◆ ACTION ITEM ◆
Set down each entry exactly as given; pictures should not appear in the copy.

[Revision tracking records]
================
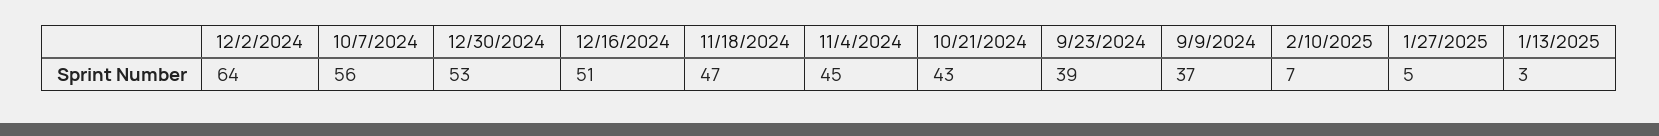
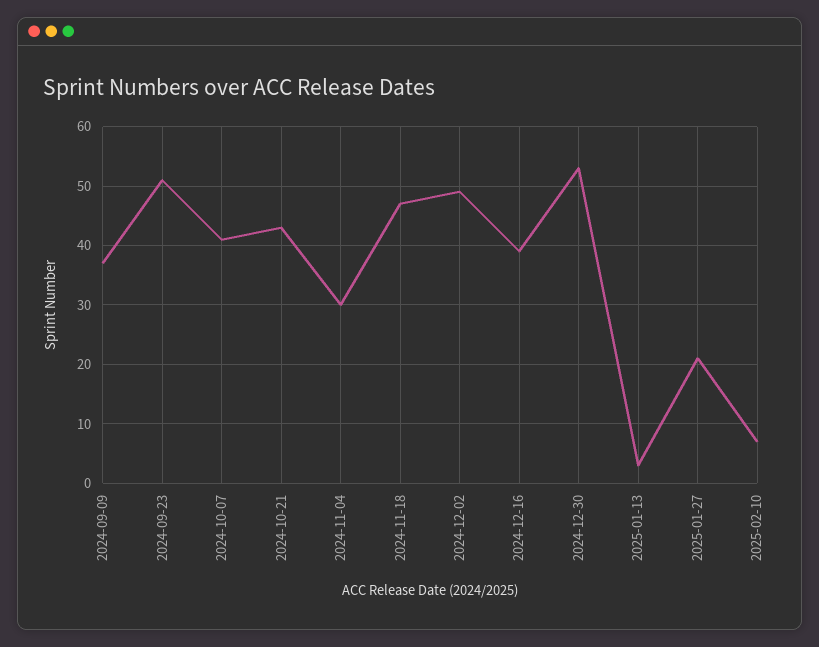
  {
-   "12/2/2024": 64,
+   "12/2/2024": 50,
-   "10/7/2024": 56,
+   "10/7/2024": 40,
    "12/30/2024": 53,
-   "12/16/2024": 51,
+   "12/16/2024": 40,
    "11/18/2024": 47,
-   "11/4/2024": 45,
+   "11/4/2024": 30,
    "10/21/2024": 43,
-   "9/23/2024": 39,
+   "9/23/2024": 50,
    "9/9/2024": 37,
    "2/10/2025": 7,
-   "1/27/2025": 5,
+   "1/27/2025": 20,
    "1/13/2025": 3
  }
================
◆ TASK OUTPUT ◆
  {
-   "12/2/2024": 64,
+   "12/2/2024": 50,
-   "10/7/2024": 56,
+   "10/7/2024": 40,
    "12/30/2024": 53,
-   "12/16/2024": 51,
+   "12/16/2024": 40,
    "11/18/2024": 47,
-   "11/4/2024": 45,
+   "11/4/2024": 30,
    "10/21/2024": 43,
-   "9/23/2024": 39,
+   "9/23/2024": 50,
    "9/9/2024": 37,
    "2/10/2025": 7,
-   "1/27/2025": 5,
+   "1/27/2025": 20,
    "1/13/2025": 3
  }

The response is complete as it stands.